### Your instructions
Transcribe verbatim every line from the line containing "सिरहा–२ मा कांग्रेस" to the end of the entries, including both endpoints. Output nothing beyond those lines.

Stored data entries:
____________

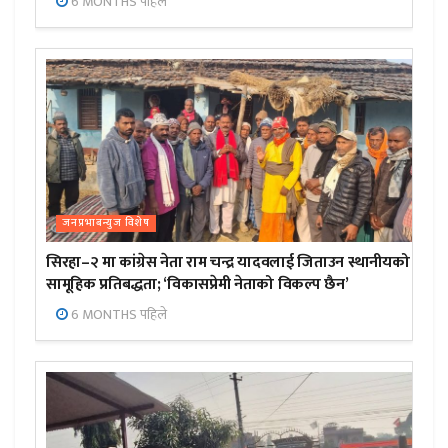
6 MONTHS पहिले
जनप्रभाबन्युज विशेष
सिरहा–२ मा कांग्रेस नेता राम चन्द्र यादवलाई जिताउन स्थानीयको
सामूहिक प्रतिबद्धता; ‘विकासप्रेमी नेताको विकल्प छैन’
6 MONTHS पहिले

____________

### Solution
सिरहा–२ मा कांग्रेस नेता राम चन्द्र यादवलाई जिताउन स्थानीयको
सामूहिक प्रतिबद्धता; ‘विकासप्रेमी नेताको विकल्प छैन’
6 MONTHS पहिले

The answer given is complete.